==== Records supplied ====
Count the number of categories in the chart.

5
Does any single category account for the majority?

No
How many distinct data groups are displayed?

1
====
==== Records supplied ====
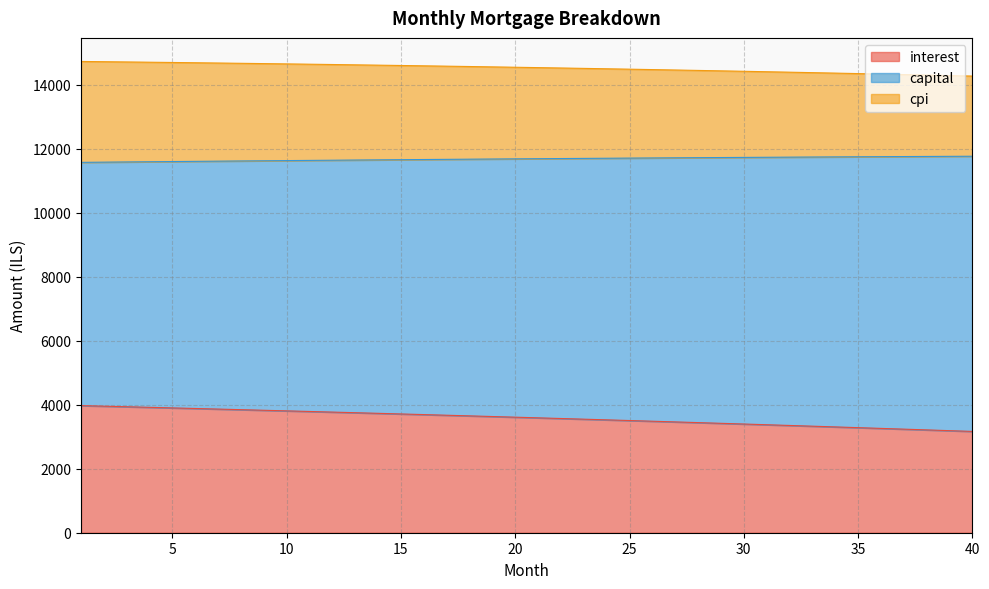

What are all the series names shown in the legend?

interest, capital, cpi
====
Which lines in the data above contain the word "legend"? Pull out each one and copy it in full.

Exercise output:
What are all the series names shown in the legend?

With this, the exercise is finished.